13. The power supply system of claim 12, wherein the power supply utilizes a parallel redundant power supply mode to transfer an alternating current voltage to the direct current voltage.

14. The power supply system of claim 11, wherein the plurality of connectors are lined on the second assistant bus-bar, and a distance between each two adjacent of the plurality of connectors is equal.

15. The power supply system of claim 11, wherein an insulating layer is secured to each side surface of each of the first main bus-bar, the second main bus-bar, the first assistant bus-bar and the second assistant bus-bar.

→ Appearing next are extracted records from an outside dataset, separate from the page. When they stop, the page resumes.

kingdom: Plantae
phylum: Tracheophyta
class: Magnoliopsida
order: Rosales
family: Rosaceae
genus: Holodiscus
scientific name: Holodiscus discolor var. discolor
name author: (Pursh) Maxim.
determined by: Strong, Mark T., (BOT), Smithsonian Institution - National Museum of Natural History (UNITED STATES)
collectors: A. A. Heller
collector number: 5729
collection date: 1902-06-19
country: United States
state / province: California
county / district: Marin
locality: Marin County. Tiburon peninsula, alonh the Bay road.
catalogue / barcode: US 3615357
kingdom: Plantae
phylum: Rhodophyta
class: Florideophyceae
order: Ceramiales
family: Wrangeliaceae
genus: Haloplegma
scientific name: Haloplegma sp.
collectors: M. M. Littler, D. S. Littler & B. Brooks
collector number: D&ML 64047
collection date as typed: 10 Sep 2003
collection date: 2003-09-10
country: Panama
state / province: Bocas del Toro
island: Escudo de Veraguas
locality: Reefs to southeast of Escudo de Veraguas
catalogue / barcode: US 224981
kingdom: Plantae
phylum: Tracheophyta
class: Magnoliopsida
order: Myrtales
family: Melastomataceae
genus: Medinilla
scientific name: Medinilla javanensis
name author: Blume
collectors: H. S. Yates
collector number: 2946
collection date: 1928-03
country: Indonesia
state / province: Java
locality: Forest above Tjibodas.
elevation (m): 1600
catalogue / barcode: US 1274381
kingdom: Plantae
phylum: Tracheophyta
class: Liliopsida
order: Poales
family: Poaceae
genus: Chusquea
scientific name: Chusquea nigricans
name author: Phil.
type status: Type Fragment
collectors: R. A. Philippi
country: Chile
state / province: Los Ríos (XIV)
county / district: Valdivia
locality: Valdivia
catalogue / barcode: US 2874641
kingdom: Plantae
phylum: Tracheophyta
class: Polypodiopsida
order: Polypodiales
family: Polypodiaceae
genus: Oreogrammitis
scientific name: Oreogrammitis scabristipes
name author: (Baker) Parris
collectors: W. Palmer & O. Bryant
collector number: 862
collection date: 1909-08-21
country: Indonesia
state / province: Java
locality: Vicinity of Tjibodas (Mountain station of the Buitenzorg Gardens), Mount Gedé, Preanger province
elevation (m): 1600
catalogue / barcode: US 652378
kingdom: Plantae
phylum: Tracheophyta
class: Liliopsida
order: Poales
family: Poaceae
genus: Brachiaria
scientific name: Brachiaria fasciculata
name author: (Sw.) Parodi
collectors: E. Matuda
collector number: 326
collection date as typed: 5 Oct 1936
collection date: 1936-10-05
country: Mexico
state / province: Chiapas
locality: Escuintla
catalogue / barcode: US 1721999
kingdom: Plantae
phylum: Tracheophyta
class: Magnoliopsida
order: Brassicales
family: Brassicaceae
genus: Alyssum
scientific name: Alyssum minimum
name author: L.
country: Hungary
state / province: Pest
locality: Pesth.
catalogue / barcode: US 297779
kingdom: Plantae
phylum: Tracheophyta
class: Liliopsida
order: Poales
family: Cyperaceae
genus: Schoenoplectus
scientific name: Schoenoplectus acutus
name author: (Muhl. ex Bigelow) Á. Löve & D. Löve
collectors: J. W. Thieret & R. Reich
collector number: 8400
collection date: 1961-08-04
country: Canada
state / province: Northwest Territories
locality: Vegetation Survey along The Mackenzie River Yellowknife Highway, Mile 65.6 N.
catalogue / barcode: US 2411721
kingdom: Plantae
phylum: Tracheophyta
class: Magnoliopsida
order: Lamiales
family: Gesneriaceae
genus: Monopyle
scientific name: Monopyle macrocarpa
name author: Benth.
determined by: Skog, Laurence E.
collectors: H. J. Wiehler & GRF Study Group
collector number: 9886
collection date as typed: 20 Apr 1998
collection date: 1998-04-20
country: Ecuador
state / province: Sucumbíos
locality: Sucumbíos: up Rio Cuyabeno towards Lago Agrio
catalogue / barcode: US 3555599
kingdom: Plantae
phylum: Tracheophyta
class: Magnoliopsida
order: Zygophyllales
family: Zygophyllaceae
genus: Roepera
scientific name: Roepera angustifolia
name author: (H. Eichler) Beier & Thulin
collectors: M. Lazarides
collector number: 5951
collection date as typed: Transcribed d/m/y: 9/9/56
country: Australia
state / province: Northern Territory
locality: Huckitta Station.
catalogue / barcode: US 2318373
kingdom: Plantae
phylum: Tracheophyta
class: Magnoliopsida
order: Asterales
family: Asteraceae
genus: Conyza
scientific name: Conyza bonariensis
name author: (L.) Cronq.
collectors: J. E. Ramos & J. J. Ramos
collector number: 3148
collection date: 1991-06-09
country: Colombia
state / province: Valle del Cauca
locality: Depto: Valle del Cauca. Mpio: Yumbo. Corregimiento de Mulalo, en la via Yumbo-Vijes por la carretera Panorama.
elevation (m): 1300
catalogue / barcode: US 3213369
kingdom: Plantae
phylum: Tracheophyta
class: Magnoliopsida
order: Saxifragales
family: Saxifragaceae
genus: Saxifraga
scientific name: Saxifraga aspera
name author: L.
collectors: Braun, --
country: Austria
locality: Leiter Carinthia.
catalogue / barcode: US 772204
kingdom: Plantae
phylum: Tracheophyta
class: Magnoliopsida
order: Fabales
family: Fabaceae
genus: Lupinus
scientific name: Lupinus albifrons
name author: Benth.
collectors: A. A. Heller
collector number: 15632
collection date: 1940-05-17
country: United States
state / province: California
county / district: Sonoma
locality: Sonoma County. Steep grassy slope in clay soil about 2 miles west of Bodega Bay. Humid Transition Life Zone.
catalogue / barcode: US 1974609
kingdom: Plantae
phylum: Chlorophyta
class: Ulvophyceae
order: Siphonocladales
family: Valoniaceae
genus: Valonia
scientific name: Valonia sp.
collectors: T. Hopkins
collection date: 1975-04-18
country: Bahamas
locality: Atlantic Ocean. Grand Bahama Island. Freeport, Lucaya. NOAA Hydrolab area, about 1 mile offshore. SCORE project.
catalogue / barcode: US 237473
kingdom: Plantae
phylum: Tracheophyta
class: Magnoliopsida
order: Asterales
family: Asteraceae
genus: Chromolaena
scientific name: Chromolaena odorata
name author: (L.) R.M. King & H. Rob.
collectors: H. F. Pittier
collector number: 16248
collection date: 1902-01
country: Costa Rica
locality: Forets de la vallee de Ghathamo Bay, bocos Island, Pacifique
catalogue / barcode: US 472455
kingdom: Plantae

16. The power supply system of claim 11, wherein the first main bus-bar defines a first connecting hole, the second main bus-bar defines a second connecting hole, and the first connecting hole is aligned with the second connecting hole; the first main bus-bar is secured to the second main bus-bar through the first connecting hole and the second connecting hole; and an insulating cushion is secured to an inner surface of each of the first main bus-bar and the second main bus-bar.

17. The power supply system of claim 12, wherein the first main bus-bar comprises a first body, a first guiding piece, and a first locking piece; the first guiding piece and the first locking piece are located on two opposite sides of the first body; and the first guiding piece and the first locking piece extend from two adjacent edges of the first body.

18. The power supply system of claim 17, wherein the second main bus-bar comprises a second body, a second guiding piece, and a second locking piece; the second guiding piece is located on a first side of the second body, and the second locking piece is located on a second side of the second body that is opposite to the first side; the second guiding piece extends from a first edge of the second body, and the second locking piece extends from a second edges of the second body that is adjacent to the first edge; an extending direction of the second locking piece is same as that of the first locking piece; and an extending direction of the second guiding piece is opposite to that of the first guiding piece.

19. The power supply system of claim 18, wherein the assistant bus-bar module further comprises a positioning piece; the first main bus-bar defines a first cutout, and the second main bus-bar defines a second cutout; the first guiding piece is secured to the second assistant bus-bar and the positioning piece, the second guiding piece is secured to the positioning piece through the first cutout and the second cutout, and the first assistant bus-bar is located between the positioning piece and the second assistant bus-bar.

20. The power supply system of claim 18, wherein the first locking piece is electronically connected to the first power supply board, and the second locking piece is electronically connected to the second power supply board.